Hillbilly Deluxe, Dwight's 1987 follow-up, was equally successful, spawning four Top Ten hits: "Little Sister," "Little Ways," "Please, Please Baby," and "Always Late with Your Kisses." In 1988, Yoakam had his first number one hit with "Streets of Bakersfield," a cover of a Buck Owens song recorded with Owens himself. It was the first single off his third album, Buenos Noches from a Lonely Room, which continued his streak of Top Ten hits. "I Sang Dixie," the album's second single, went to number one, and "I Got You" reached number five.
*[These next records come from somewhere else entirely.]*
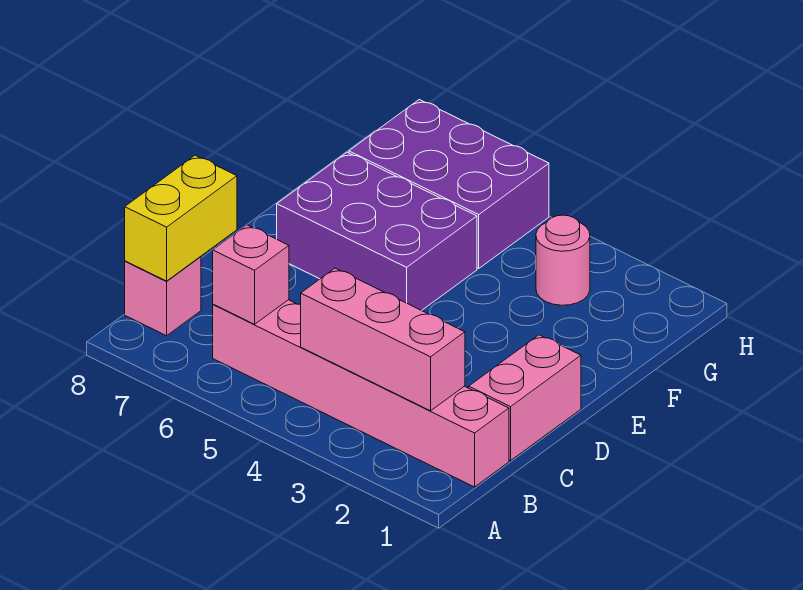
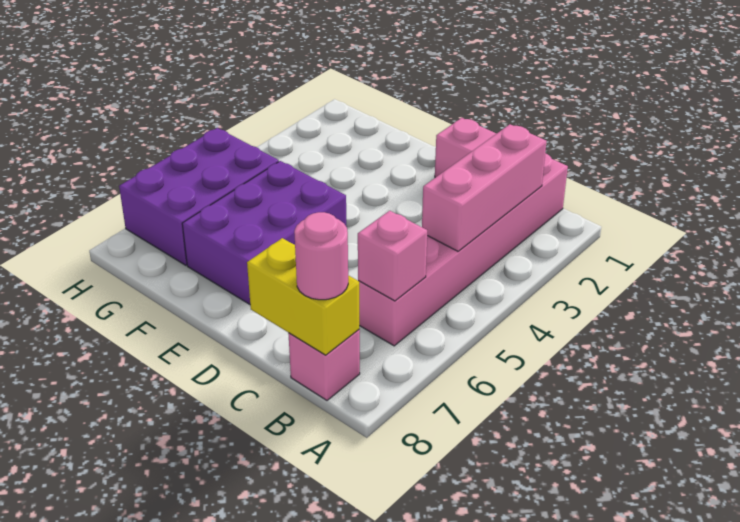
pink 1x1 round brick [536,215,590,305] -> pink 1x1 round brick moved to [294,212,348,300]

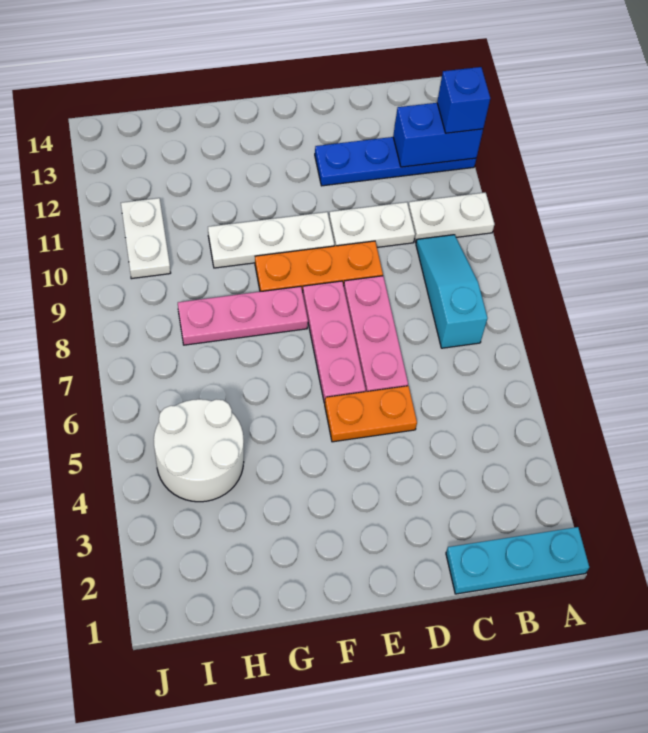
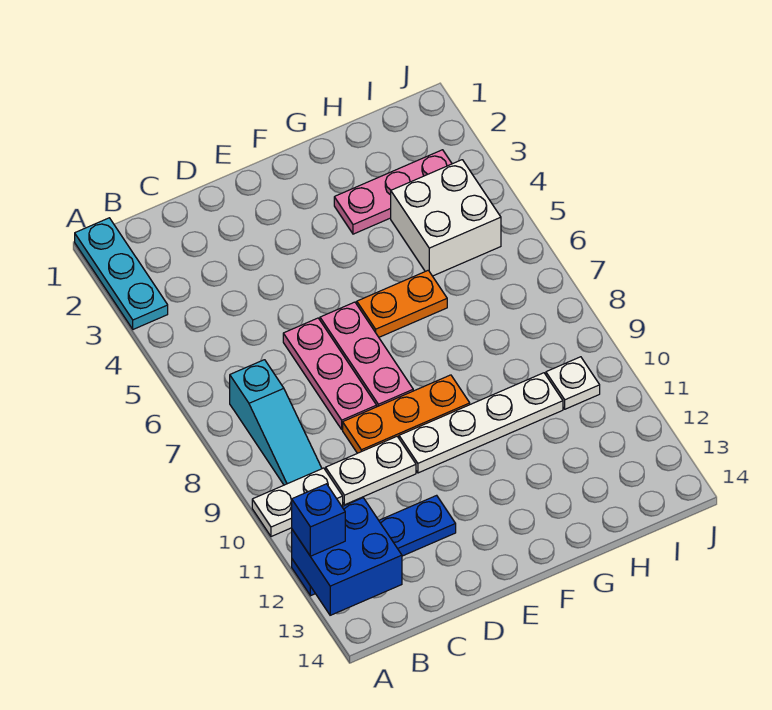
cyan 1x3 plate [446,527,589,594] -> cyan 1x3 plate turned to [75,218,168,329]
blue 1x2 brick [393,103,483,167] -> blue 2x2 brick [292,498,402,615]
orange 1x2 plate [325,386,417,442] -> orange 1x2 plate moved to [357,270,447,337]
white 1x3 plate [208,212,334,268] -> white 1x4 plate [399,373,563,473]
pink 1x3 plate [178,286,308,345] -> pink 1x3 plate moved to [334,150,452,234]
white 2x2 round brick [154,399,244,502] -> white 2x2 brick [391,160,501,276]
white 1x2 plate [121,198,171,279] -> white 1x1 plate [546,357,600,409]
In 1989, Yoakam released a compilation album, Just Lookin' for a Hit, which went gold. "Long White Cadillac," taken from the collection, stalled at number 35 in the fall of 1989.
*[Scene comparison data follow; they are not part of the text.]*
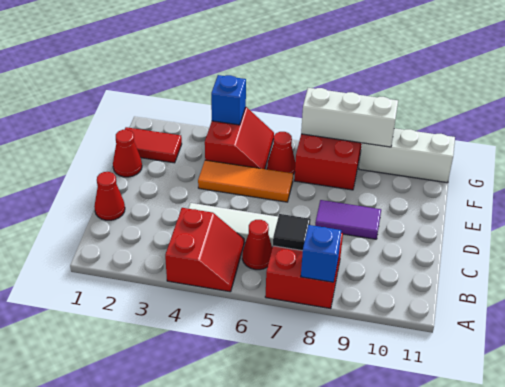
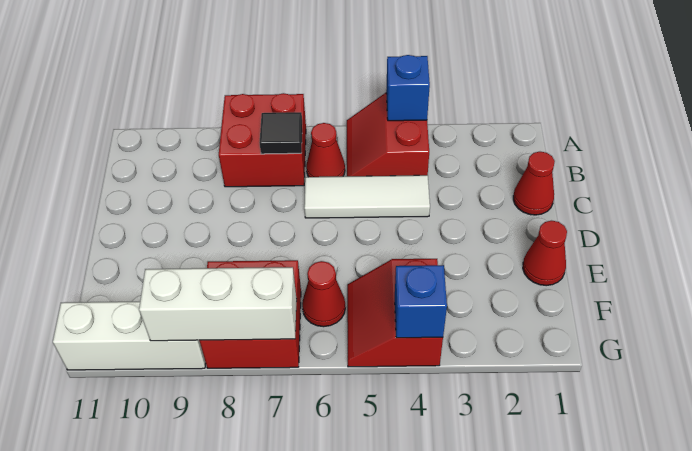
blue 1x1 brick [301,225,341,282] -> blue 1x1 brick moved to [386,55,430,121]
purple 1x2 tile [315,200,381,239] -> none
orange 1x3 tile [198,160,293,202] -> none
red 1x2 tile [125,127,182,163] -> none

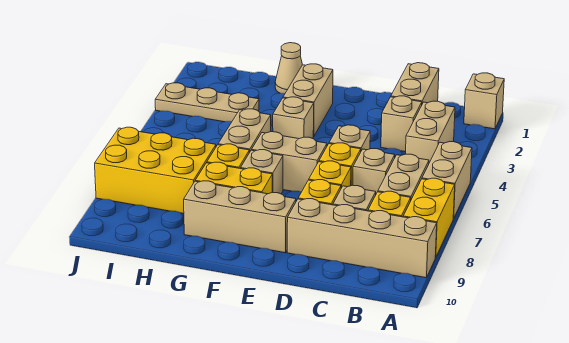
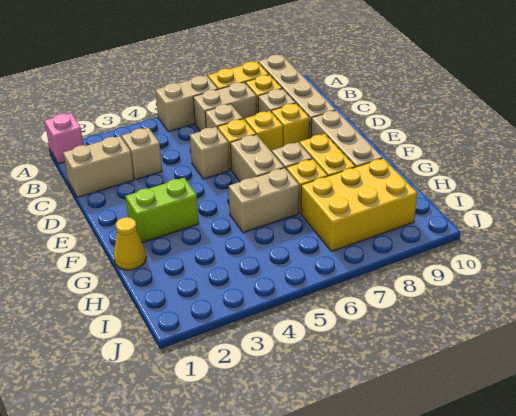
tan 1x1 brick [464,73,504,129] -> pink 1x1 brick [45,113,83,164]
tan 1x2 brick [406,101,455,163] -> none
tan 1x2 brick [283,64,333,136] -> lime 1x2 brick [126,178,199,243]
tan 1x1 brick [273,97,314,139] -> none
tan 1x1 cone [275,43,302,93] -> yellow 1x1 cone [114,217,146,270]
tan 1x3 plate [155,83,259,122] -> none
yellow 2x3 brick [95,127,216,214] -> yellow 2x3 brick turned to [301,158,417,252]

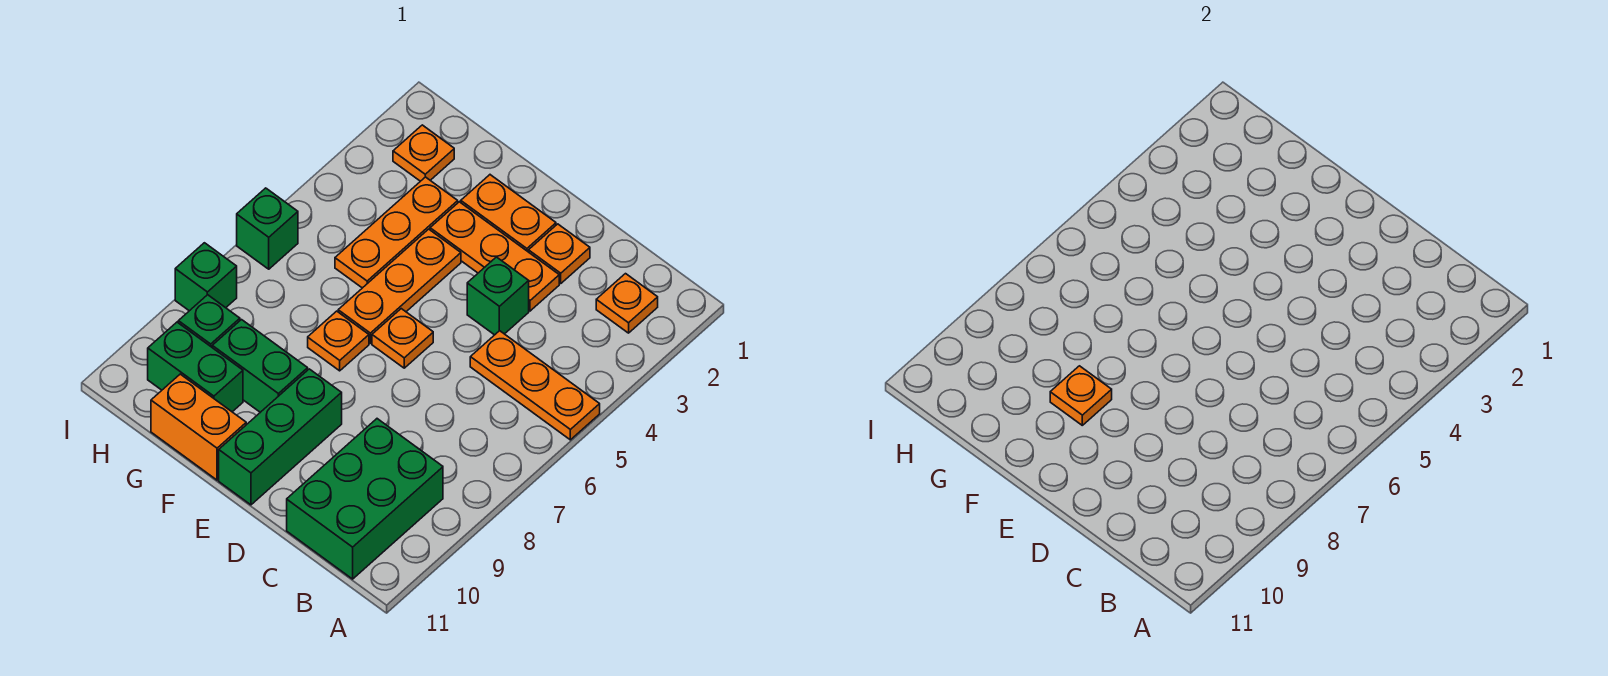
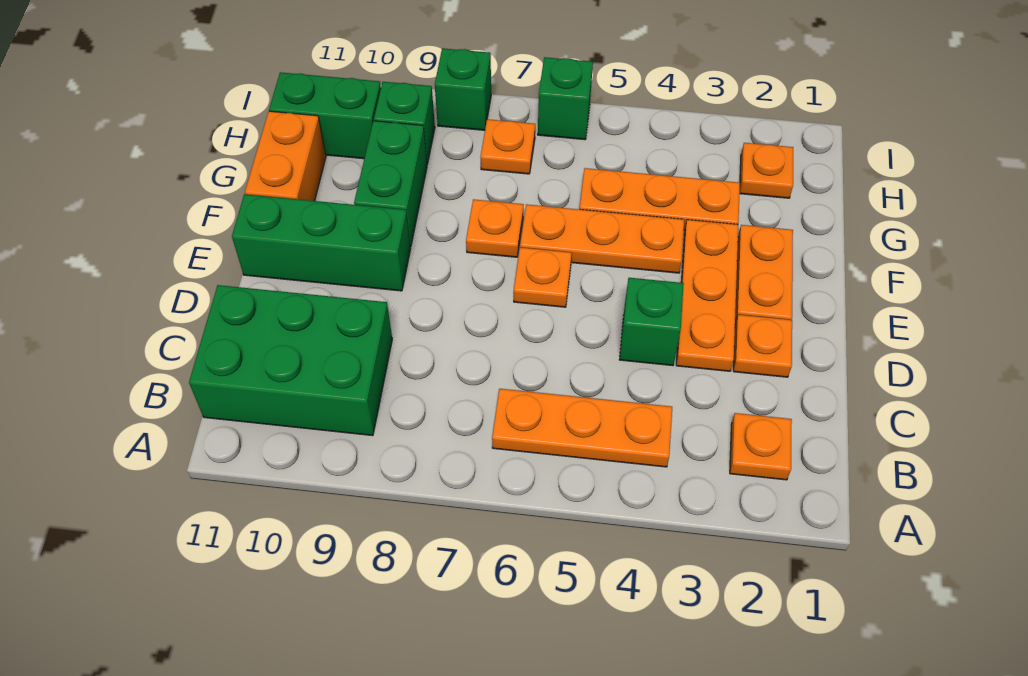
orange 1x3 plate [470,331,600,440] -> orange 1x3 plate turned to [492,389,672,467]
orange 1x1 plate [1050,366,1112,425] -> orange 1x1 plate moved to [481,119,535,174]
green 1x2 brick [148,322,243,412] -> green 1x2 brick turned to [269,72,381,159]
Although his 1990 album If There Was a Way didn't have as many Top Ten hits, it was a major success; it was his first album since his debut to go platinum. This Time, released in the spring of 1993, was an even bigger hit, spawning three number two singles — "Ain't That Lonely Yet," "A Thousand Miles from Nowhere," and "Fast as You" — and going platinum. After its release, Yoakam was silent for two years, returning in the summer of 1995 with Dwight Live, which didn't set the charts on fire. In the fall of that year, he released his sixth album, Gone, which went gold by the spring of 1996, although it didn't produce any major country hits. After 1997's Under the Covers, a collection of cover songs, Yoakam returned with the all-new A Long Way Home in 1998. Another compilation, Last Chance for a Thousand Years: Greatest Hits from the '90s, was released in 1999; its newly recorded version of Queen's "Crazy Little Thing Called Love" became Yoakam's biggest hit in six years, even hitting the lower reaches of the pop charts thanks to its exposure in a khakis commercial. Two albums followed in 2000: dwightyoakamacoustic.net, a bare-bones, all-acoustic revisitation of Yoakam's back catalog; and the more standard studio project Tomorrow's Sounds Today, which featured further collaborations with Buck Owens and a cover of Cheap Trick's "I Want You to Want Me."
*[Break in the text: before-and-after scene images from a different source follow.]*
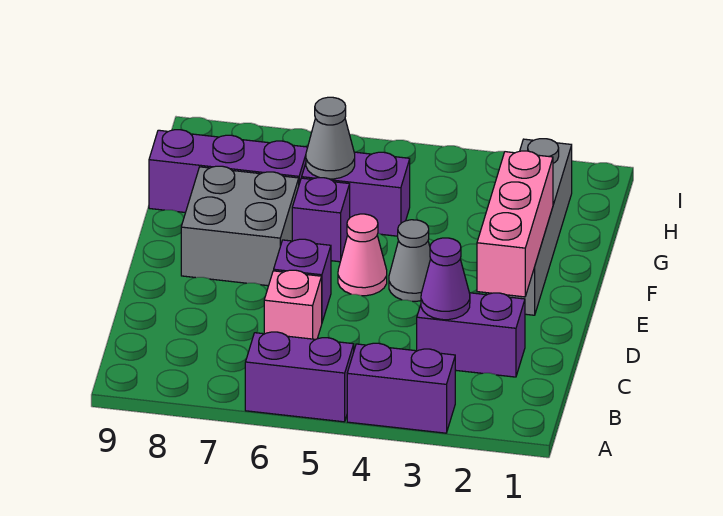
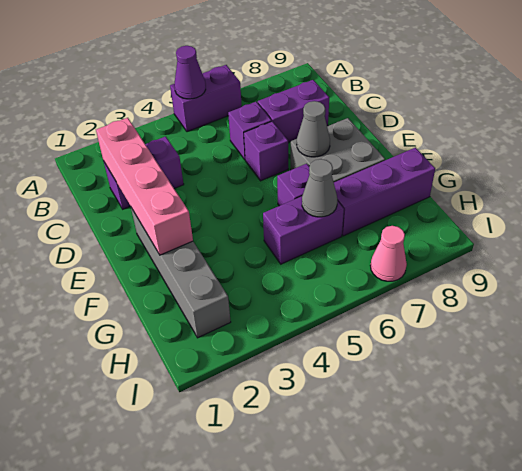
purple 1x2 brick [347,343,455,433] -> purple 1x2 brick moved to [258,80,329,142]
purple 1x1 cone [421,238,470,320] -> purple 1x1 cone moved to [174,46,206,99]
pink 1x1 brick [264,270,322,339] -> purple 1x1 brick [228,102,272,160]
pink 1x3 brick [477,151,553,297] -> pink 1x4 brick [96,118,193,255]
grey 1x1 cone [389,220,431,301] -> grey 1x1 cone moved to [297,101,330,157]
pink 1x1 cone [338,214,387,296] -> pink 1x1 cone moved to [370,226,407,281]

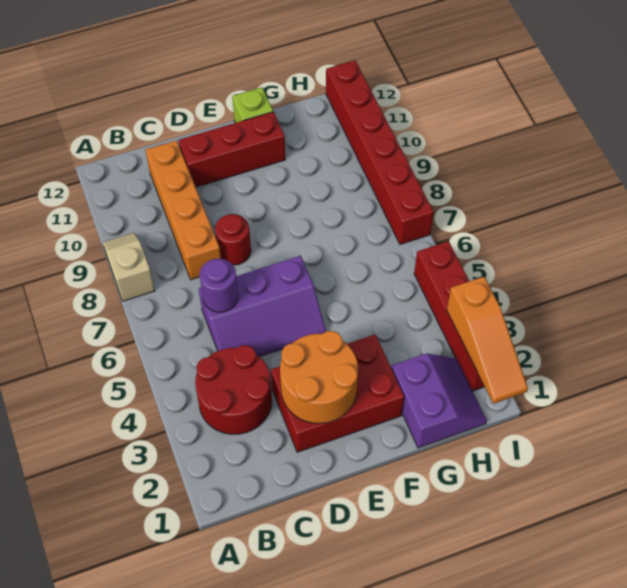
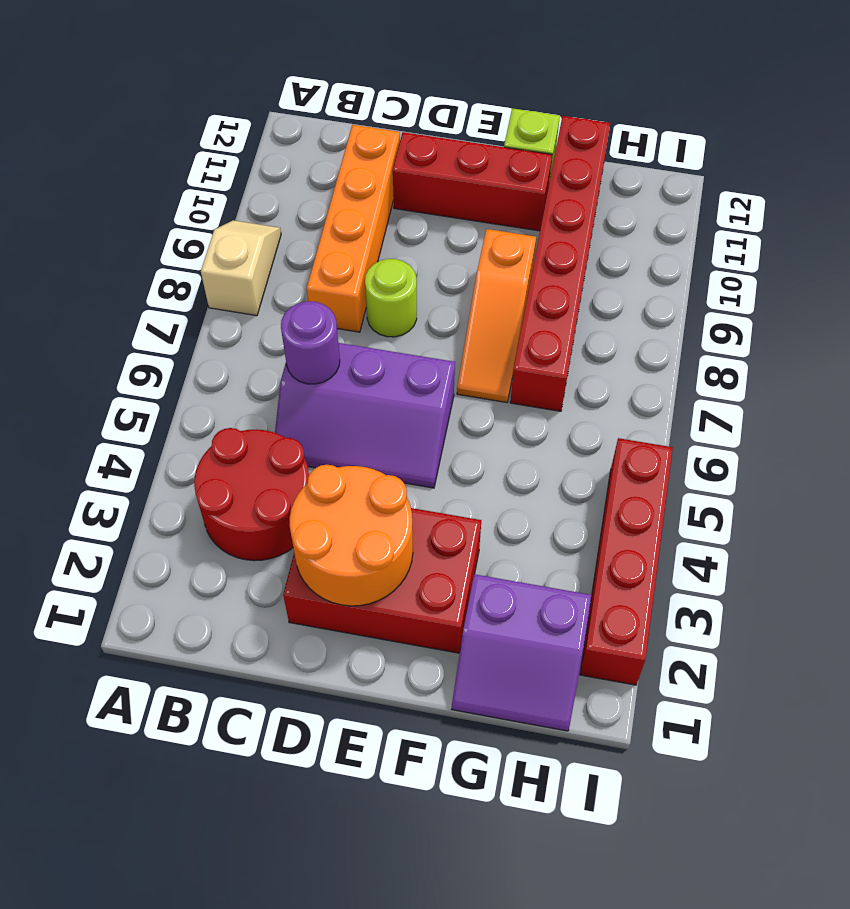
red 1x1 round brick [215,214,251,265] -> lime 1x1 round brick [365,259,417,337]
purple 2x2 slope [391,354,487,448] -> purple 2x2 slope turned to [452,574,592,731]
orange 1x3 slope [447,277,528,404] -> orange 1x3 slope moved to [457,229,536,402]
red 1x6 brick [326,60,434,244] -> red 1x6 brick moved to [510,116,610,411]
In 2001, Yoakam debuted as a writer and director, also issuing the soundtrack South of Heaven, West of Hell to accompany it. Two years later, he debuted on a new label (Audium) with Population Me, while Reprise issued the compilation In Others' Words to compete with it. In 2004 he released Dwight's Used Records, a 14-track anthology of duets that appeared on other artists' albums, unreleased covers, and cuts Yoakam contributed to various tribute compilations. An album of all new material, the self-produced Blame the Vain, followed in 2005 along with the live album Live from Austin, TX. An album of Buck Owens covers, Dwight Sings Buck, appeared in 2007. 2012's 3 Pears, Yoakam's first album since returning to Warner Bros. Records after a trio of releases for New West Records, and his first album of original material since 2005's Blame the Vain, featured a pair of Beck productions, "A Heart Like Mine" and "Missing Heart," recorded at Beck's home studio in California.